Se desconoce la patogénesis de la EC y se sigue debatiendo el papel de los factores genéticos, infecciosos, inmunológicos y ambientales. La localización oral de la EC plantea de manera más aguda la cuestión del papel de los factores ambientales. La pasta de dientes se ha propuesto como factor causal de la EC, pero esta hipótesis no se confirmó. Fumar aumenta claramente el riesgo de EC y empeora su curso, pero no está asociado con una localización particular. Aunque se desconoce la etiología de la EC, los datos experimentales sugieren que las células T CD4+ desempeñan un papel. El proceso inflamatorio se caracteriza por una mayor producción de citoquinas proinflamatorias. El factor de necrosis tumoral (TNF-α) desempeña un papel central en la patogénesis de la enfermedad. El papel patógeno crucial del TNF en la EC se ha verificado experimentalmente en ratones que soportan la deleción genética de los elementos reguladores ricos en TNF AU (ARE) que conduce a una regulación post-transcripcional defectuosa de la expresión de TNF y la sobreproducción crónica de TNF. Además, sobreproducen crónicamente el TNF y desarrollan espontáneamente linfocitos T CD8+, enfermedad intestinal inflamatoria tipo Crohn dependiente de linfocitos T en elleumeon. La restricción de la sobreexpresión de TNF en células mieloides o linfocitos T es suficiente para la inducción de la patología intestinal, lo que indica el potencial patógeno del TNF derivado de efectores innatos o adaptativos.

Los enjuagues bucales de beclametasona (0,5 mg disueltos en agua, hasta 6 veces al día) aportan alivio sintomático.

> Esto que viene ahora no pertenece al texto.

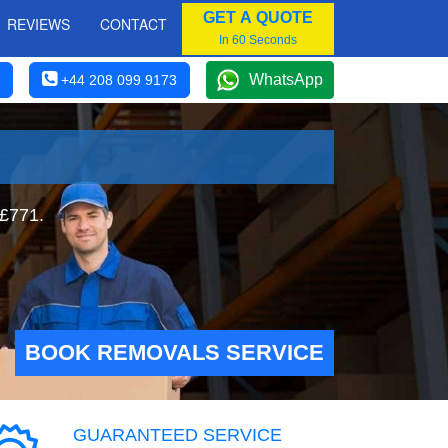
GET A QUOTE
REVIEWS
CONTACT
In 60 Seconds
WhatsApp
+44 208 099 9173
 £771.
BOOK REMOVALS SERVICE
GUARANTEED SERVICE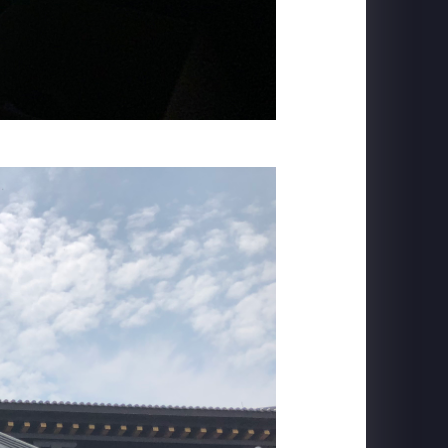
TRANS STUDIO BALI
Flying Over Indonesia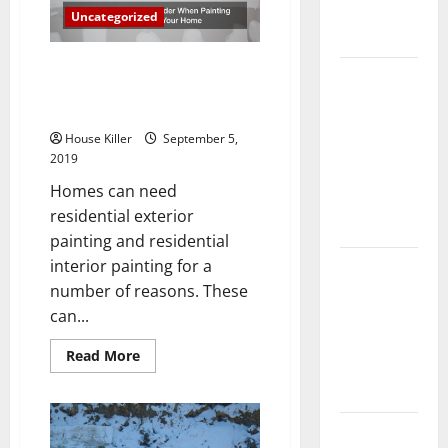
Complete
Uncategorized
Guide
Here are 3 Things to Consider
Laminate vs
When Painting the Inside and
Vinyl
Outside Of Your Home
Flooring:
House Killer
September 5,
Choosing
2019
the Best
Homes can need
Option for
residential exterior
Your Home
painting and residential
interior painting for a
10 of the
number of reasons. These
Best High
can...
End Home
Renovation
Read
Read More
Ideas for
more
about
You
Here
are
3
Everything
Things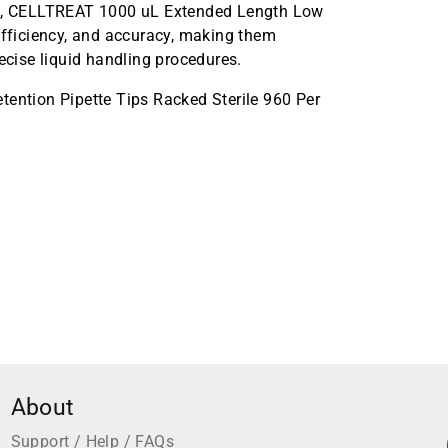
all, CELLTREAT 1000 uL Extended Length Low
efficiency, and accuracy, making them
ecise liquid handling procedures.
ntion Pipette Tips Racked Sterile 960 Per
About
Support / Help / FAQs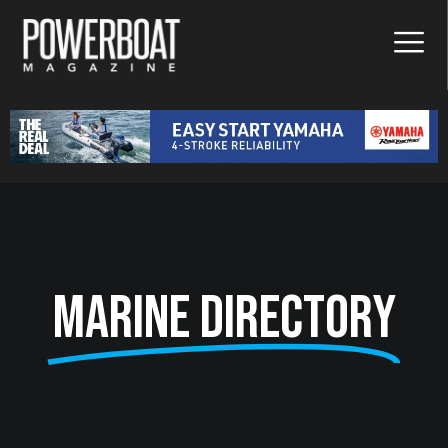
Marine Directory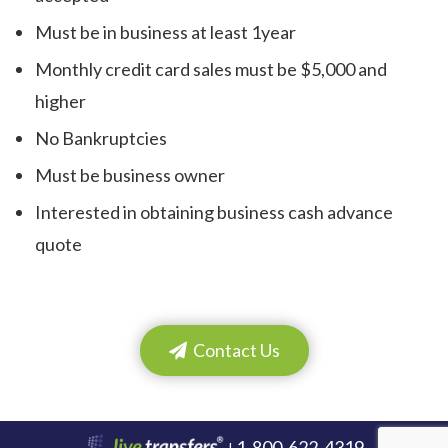
Must be in business at least 1year
Monthly credit card sales must be $5,000 and
higher
No Bankruptcies
Must be business owner
Interested in obtaining business cash advance
quote
Contact Us
1-800-622-4319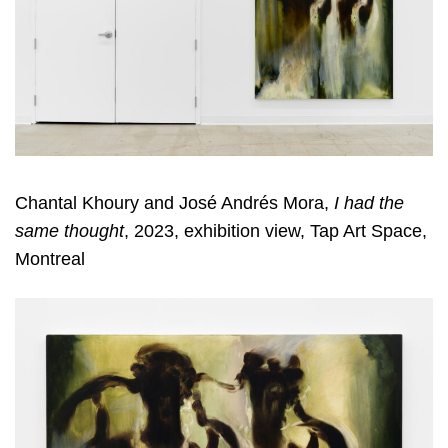
Chantal Khoury and José Andrés Mora,
I had the
same thought
, 2023, exhibition view, Tap Art Space,
Montreal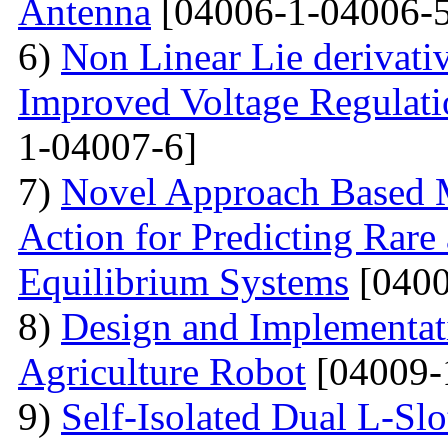
Antenna
[04006-1-04006-5
6)
Non Linear Lie derivati
Improved Voltage Regulati
1-04007-6]
7)
Novel Approach Based M
Action for Predicting Rare
Equilibrium Systems
[0400
8)
Design and Implementati
Agriculture Robot
[04009-
9)
Self-Isolated Dual L-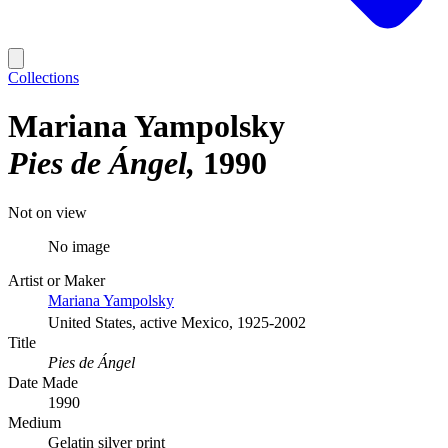
Collections
Mariana Yampolsky
Pies de Ángel
1990
Not on view
No image
Artist or Maker
Mariana Yampolsky
United States, active Mexico, 1925-2002
Title
Pies de Ángel
Date Made
1990
Medium
Gelatin silver print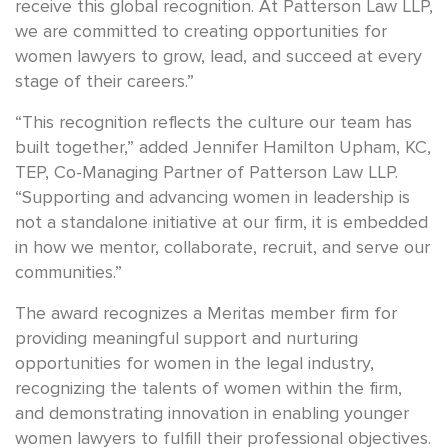
receive this global recognition. At Patterson Law LLP,
we are committed to creating opportunities for
women lawyers to grow, lead, and succeed at every
stage of their careers.”
“This recognition reflects the culture our team has
built together,” added Jennifer Hamilton Upham, KC,
TEP, Co-Managing Partner of Patterson Law LLP.
“Supporting and advancing women in leadership is
not a standalone initiative at our firm, it is embedded
in how we mentor, collaborate, recruit, and serve our
communities.”
The award recognizes a Meritas member firm for
providing meaningful support and nurturing
opportunities for women in the legal industry,
recognizing the talents of women within the firm,
and demonstrating innovation in enabling younger
women lawyers to fulfill their professional objectives.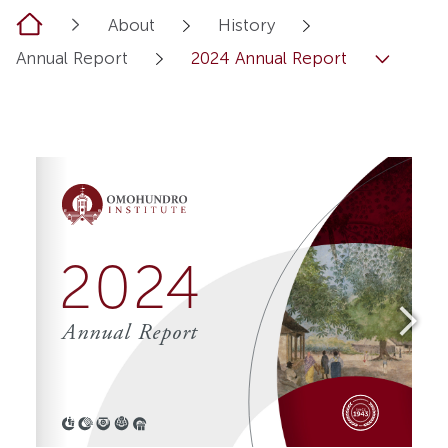
Home
About
History
Annual Report
2024 Annual Report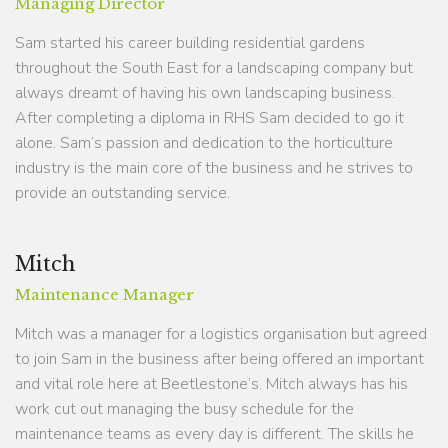
Managing Director
Sam started his career building residential gardens
throughout the South East for a landscaping company but
always dreamt of having his own landscaping business.
After completing a diploma in RHS Sam decided to go it
alone. Sam’s passion and dedication to the horticulture
industry is the main core of the business and he strives to
provide an outstanding service.
Mitch
Maintenance Manager
Mitch was a manager for a logistics organisation but agreed
to join Sam in the business after being offered an important
and vital role here at Beetlestone’s. Mitch always has his
work cut out managing the busy schedule for the
maintenance teams as every day is different. The skills he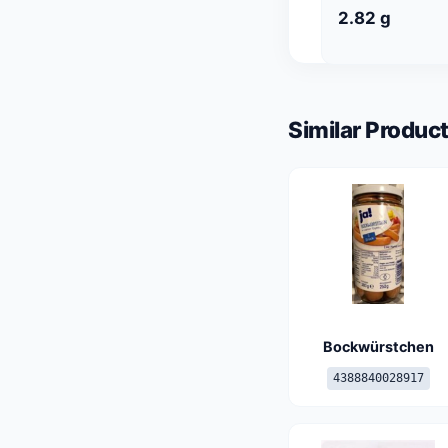
2.82 g
Similar Product
Bockwürstchen
4388840028917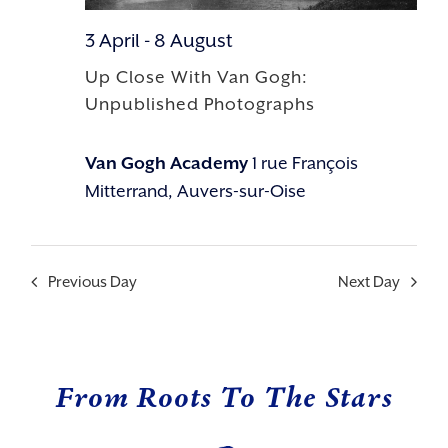
3 April
-
8 August
Up Close With Van Gogh:
Unpublished Photographs
Van Gogh Academy
1 rue François
Mitterrand, Auvers-sur-Oise
Previous Day
Next Day
From Roots To The Stars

Sin embargo, existe un riesgo considerable de absorción sistémica de esteroides con efectos secundarios concomitantes, mitigando así el uso prolongado de esta forma de tratamiento. A veces, el tocrolimus tópico ayuda a la hinchazón de los labios. Se ha notificado inyección intralesional de esteroides en labios hinchados. Sin embargo, esta forma de tratamiento parece traer solo beneficios a corto plazo y puede ser doloroso. En pacientes con dolor persistente, hinchazón y desfiguración estética, se puede considerar el uso de inmunosupresión en un momento temprano. Recientemente, se ha informado que otras formas de tratamiento, como el metotrexato y el tratamiento biológico con anticuerpos anti-TNF, son útiles. Sin embargo, los riesgos potenciales de inmunosupresión, que incluye neoplasias malignas, deben sopesarse cuidadosamente en estos pacientes.

El diagnóstico de la enfermedad por dentistas y otros médicos a través de la evaluación de los hallazgos clínicos orales es un incidente poco frecuente. Las lesiones mucocutáneas y granulomatosas de la cavidad oral deben alertar al médico para que investigue el tracto gastrointestinal. El diagnóstico precoz de la enfermedad de Crohn conduciría a un mejor manejo y pronóstico del paciente.